● **Data records**
-*-*-
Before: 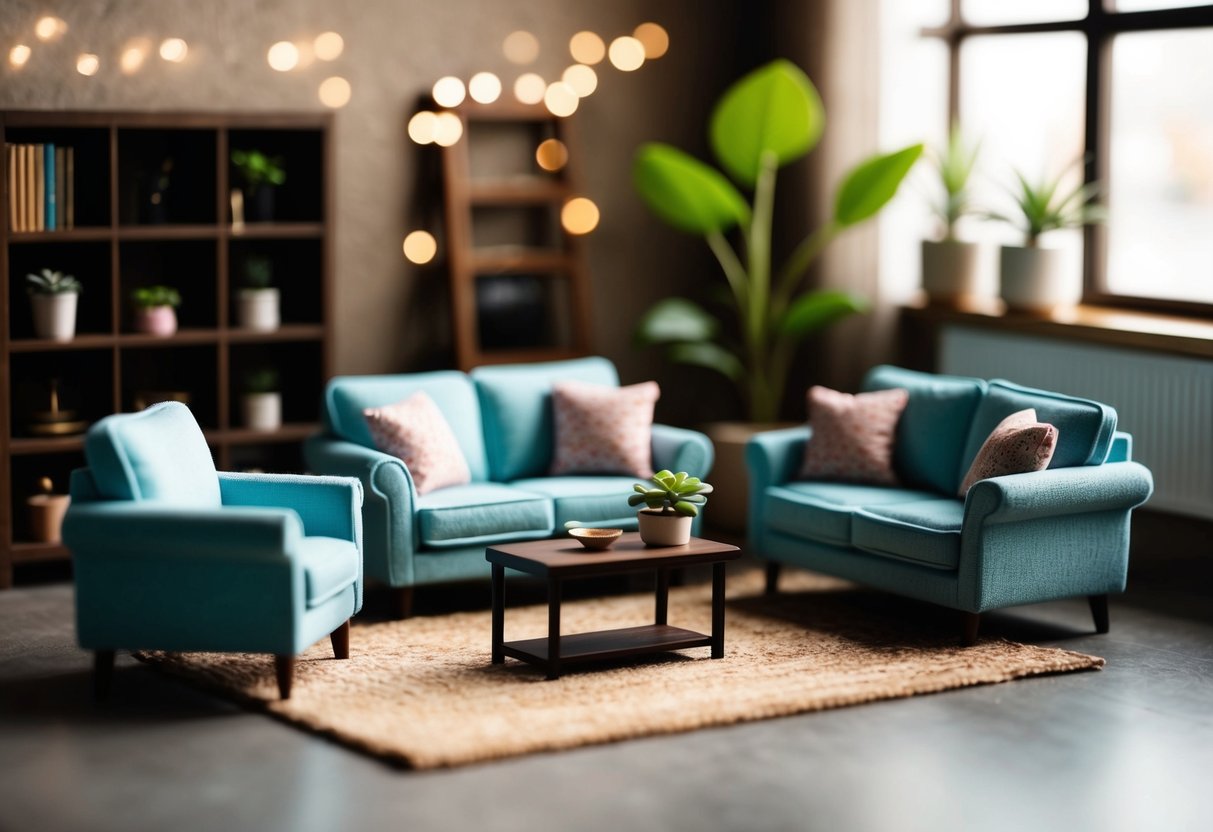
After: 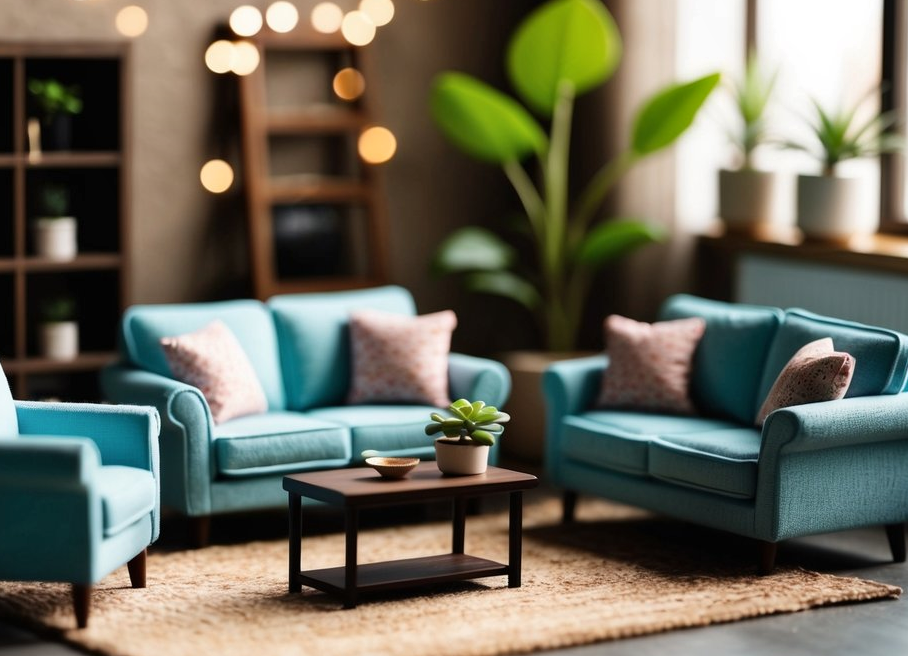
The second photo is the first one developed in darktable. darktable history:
shadows and highlights: radius 133.83, soften with gaussian
sharpen: radius 2.883, amount 0.868, threshold 47.523
crop: left 16.768%, top 8.653%, right 8.362%, bottom 12.485%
-*-*-
Copy the records from their start through the line containing "sharpen: radius 2.883, amount", swapping "developed" for "processed" and keeping everything else unchanged. Leave the pictures out of your answer.

Before: 
After: 
The second photo is the first one processed in darktable. darktable history:
shadows and highlights: radius 133.83, soften with gaussian
sharpen: radius 2.883, amount 0.868, threshold 47.523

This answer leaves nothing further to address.